## What the task requires
Set down, word for word, the stretch of lines from the one containing "staining of stomach" to the end of the records below.

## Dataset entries
______
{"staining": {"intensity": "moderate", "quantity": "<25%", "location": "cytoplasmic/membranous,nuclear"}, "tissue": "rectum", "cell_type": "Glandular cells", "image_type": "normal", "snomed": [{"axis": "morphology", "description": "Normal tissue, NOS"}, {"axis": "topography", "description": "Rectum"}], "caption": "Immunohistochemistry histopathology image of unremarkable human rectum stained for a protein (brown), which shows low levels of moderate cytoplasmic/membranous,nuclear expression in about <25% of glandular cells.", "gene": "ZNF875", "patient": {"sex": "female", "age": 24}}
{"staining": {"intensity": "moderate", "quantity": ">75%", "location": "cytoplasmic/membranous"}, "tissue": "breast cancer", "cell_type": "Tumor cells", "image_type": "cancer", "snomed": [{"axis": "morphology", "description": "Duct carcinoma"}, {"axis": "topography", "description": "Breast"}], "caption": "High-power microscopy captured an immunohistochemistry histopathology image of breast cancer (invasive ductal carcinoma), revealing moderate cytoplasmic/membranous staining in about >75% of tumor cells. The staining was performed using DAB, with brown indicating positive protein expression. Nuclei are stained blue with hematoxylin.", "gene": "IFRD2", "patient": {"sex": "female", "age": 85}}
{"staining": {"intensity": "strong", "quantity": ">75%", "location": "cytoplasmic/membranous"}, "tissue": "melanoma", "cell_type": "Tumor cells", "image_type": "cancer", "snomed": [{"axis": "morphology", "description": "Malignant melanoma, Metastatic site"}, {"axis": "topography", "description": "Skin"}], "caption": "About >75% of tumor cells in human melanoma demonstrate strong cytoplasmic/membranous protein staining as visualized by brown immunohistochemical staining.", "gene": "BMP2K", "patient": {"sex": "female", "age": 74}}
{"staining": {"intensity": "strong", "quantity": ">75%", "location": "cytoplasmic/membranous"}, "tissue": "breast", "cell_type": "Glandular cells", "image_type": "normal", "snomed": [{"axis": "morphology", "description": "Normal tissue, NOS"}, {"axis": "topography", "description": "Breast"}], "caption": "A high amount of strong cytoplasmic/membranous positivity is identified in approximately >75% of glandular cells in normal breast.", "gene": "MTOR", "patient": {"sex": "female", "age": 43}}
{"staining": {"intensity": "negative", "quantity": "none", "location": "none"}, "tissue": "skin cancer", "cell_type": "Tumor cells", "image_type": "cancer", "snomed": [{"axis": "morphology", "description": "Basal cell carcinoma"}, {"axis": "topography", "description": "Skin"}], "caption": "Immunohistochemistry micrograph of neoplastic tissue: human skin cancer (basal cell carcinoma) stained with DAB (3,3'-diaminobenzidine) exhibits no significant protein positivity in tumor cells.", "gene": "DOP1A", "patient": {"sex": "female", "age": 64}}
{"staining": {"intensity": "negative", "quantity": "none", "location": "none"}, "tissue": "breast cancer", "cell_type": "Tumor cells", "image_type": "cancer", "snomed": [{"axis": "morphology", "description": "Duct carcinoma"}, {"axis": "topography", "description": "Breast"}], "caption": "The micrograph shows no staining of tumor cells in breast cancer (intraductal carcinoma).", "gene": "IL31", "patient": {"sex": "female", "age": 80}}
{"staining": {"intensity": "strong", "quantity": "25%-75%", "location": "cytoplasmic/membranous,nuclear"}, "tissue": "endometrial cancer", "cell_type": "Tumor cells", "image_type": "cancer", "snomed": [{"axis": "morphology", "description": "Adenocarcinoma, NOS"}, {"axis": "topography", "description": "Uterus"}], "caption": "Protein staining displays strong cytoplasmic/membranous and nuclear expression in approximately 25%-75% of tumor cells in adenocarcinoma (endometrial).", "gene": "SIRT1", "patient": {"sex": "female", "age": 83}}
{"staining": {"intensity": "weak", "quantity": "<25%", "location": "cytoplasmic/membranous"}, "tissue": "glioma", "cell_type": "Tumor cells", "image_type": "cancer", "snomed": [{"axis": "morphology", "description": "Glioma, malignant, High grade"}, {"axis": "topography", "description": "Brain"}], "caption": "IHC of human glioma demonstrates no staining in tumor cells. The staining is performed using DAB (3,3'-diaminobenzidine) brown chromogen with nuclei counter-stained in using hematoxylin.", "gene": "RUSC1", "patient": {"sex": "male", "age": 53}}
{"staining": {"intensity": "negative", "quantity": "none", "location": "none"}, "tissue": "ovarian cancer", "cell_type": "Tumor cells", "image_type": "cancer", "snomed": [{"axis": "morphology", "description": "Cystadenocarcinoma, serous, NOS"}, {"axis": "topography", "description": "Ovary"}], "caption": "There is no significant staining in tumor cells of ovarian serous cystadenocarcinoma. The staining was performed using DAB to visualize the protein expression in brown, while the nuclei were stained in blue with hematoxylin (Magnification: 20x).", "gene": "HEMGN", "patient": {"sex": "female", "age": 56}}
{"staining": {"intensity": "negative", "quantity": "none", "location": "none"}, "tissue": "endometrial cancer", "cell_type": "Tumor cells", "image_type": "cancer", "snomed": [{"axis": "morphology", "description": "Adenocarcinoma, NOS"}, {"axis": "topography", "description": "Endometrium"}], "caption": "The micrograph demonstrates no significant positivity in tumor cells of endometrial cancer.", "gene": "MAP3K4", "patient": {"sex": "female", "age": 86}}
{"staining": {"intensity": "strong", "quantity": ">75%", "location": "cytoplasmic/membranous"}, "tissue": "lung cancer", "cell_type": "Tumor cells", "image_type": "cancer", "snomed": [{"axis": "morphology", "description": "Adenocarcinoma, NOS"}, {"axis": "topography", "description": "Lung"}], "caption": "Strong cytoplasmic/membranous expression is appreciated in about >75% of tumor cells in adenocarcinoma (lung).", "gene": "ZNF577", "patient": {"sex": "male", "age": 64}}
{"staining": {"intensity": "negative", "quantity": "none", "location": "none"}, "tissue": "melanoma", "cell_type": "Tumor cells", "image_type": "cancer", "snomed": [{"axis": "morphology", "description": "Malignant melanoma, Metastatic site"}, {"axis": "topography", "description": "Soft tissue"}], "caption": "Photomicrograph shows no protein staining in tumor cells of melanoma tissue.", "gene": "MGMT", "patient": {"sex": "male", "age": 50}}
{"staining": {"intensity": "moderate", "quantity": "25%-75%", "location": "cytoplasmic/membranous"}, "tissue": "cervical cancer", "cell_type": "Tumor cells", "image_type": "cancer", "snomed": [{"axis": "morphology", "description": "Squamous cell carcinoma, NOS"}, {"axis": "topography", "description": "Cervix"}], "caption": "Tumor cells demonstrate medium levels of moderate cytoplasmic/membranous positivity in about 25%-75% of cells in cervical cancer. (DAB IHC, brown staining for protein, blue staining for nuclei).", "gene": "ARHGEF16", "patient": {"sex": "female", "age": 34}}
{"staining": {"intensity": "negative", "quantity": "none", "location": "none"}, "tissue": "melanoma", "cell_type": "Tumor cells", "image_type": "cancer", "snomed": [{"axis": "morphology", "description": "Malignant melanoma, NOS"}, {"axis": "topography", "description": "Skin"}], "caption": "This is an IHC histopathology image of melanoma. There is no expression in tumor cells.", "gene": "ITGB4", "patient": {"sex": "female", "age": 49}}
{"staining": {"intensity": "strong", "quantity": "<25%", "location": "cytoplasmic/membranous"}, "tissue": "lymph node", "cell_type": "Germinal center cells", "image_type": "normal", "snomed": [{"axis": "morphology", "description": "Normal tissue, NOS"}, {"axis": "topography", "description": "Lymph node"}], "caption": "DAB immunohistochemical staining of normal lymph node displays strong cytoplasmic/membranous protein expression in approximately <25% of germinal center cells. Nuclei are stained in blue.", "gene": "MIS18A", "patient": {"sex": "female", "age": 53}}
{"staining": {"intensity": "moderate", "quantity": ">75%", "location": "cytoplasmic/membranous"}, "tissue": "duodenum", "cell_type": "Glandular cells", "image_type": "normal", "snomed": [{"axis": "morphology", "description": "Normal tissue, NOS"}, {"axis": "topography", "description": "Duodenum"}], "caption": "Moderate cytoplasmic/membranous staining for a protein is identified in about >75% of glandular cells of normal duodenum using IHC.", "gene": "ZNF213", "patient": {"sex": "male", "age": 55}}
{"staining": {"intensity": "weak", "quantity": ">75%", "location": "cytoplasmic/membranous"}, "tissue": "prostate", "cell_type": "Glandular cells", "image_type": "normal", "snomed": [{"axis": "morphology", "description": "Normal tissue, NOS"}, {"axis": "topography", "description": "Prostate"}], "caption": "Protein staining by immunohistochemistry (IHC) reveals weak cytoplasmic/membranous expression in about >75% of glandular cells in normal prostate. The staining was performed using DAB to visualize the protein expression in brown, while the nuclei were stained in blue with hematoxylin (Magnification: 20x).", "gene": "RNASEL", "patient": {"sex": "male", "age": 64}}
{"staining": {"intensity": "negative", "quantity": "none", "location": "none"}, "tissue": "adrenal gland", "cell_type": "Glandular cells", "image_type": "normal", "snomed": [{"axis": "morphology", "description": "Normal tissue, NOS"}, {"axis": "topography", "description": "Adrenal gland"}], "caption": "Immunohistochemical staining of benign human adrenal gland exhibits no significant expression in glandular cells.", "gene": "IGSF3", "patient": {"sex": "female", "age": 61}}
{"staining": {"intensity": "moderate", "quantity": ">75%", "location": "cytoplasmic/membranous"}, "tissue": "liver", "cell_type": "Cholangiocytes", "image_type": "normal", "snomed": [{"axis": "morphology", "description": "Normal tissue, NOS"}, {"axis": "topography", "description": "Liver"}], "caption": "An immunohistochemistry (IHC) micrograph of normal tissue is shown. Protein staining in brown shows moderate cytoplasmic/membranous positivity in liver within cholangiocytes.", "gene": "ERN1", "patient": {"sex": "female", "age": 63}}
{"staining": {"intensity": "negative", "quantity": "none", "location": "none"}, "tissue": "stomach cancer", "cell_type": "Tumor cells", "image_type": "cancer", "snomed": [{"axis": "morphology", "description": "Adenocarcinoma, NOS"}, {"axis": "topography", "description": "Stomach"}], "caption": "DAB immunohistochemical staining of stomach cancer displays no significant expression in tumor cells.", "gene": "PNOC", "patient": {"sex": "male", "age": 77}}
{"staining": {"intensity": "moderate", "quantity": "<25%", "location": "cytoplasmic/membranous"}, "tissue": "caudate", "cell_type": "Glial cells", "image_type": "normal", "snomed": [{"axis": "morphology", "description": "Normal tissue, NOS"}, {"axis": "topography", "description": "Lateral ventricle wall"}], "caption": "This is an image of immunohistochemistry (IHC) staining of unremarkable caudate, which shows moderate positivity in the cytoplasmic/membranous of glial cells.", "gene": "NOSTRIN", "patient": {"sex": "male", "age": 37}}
______
## Exercise result
{"staining": {"intensity": "negative", "quantity": "none", "location": "none"}, "tissue": "stomach cancer", "cell_type": "Tumor cells", "image_type": "cancer", "snomed": [{"axis": "morphology", "description": "Adenocarcinoma, NOS"}, {"axis": "topography", "description": "Stomach"}], "caption": "DAB immunohistochemical staining of stomach cancer displays no significant expression in tumor cells.", "gene": "PNOC", "patient": {"sex": "male", "age": 77}}
{"staining": {"intensity": "moderate", "quantity": "<25%", "location": "cytoplasmic/membranous"}, "tissue": "caudate", "cell_type": "Glial cells", "image_type": "normal", "snomed": [{"axis": "morphology", "description": "Normal tissue, NOS"}, {"axis": "topography", "description": "Lateral ventricle wall"}], "caption": "This is an image of immunohistochemistry (IHC) staining of unremarkable caudate, which shows moderate positivity in the cytoplasmic/membranous of glial cells.", "gene": "NOSTRIN", "patient": {"sex": "male", "age": 37}}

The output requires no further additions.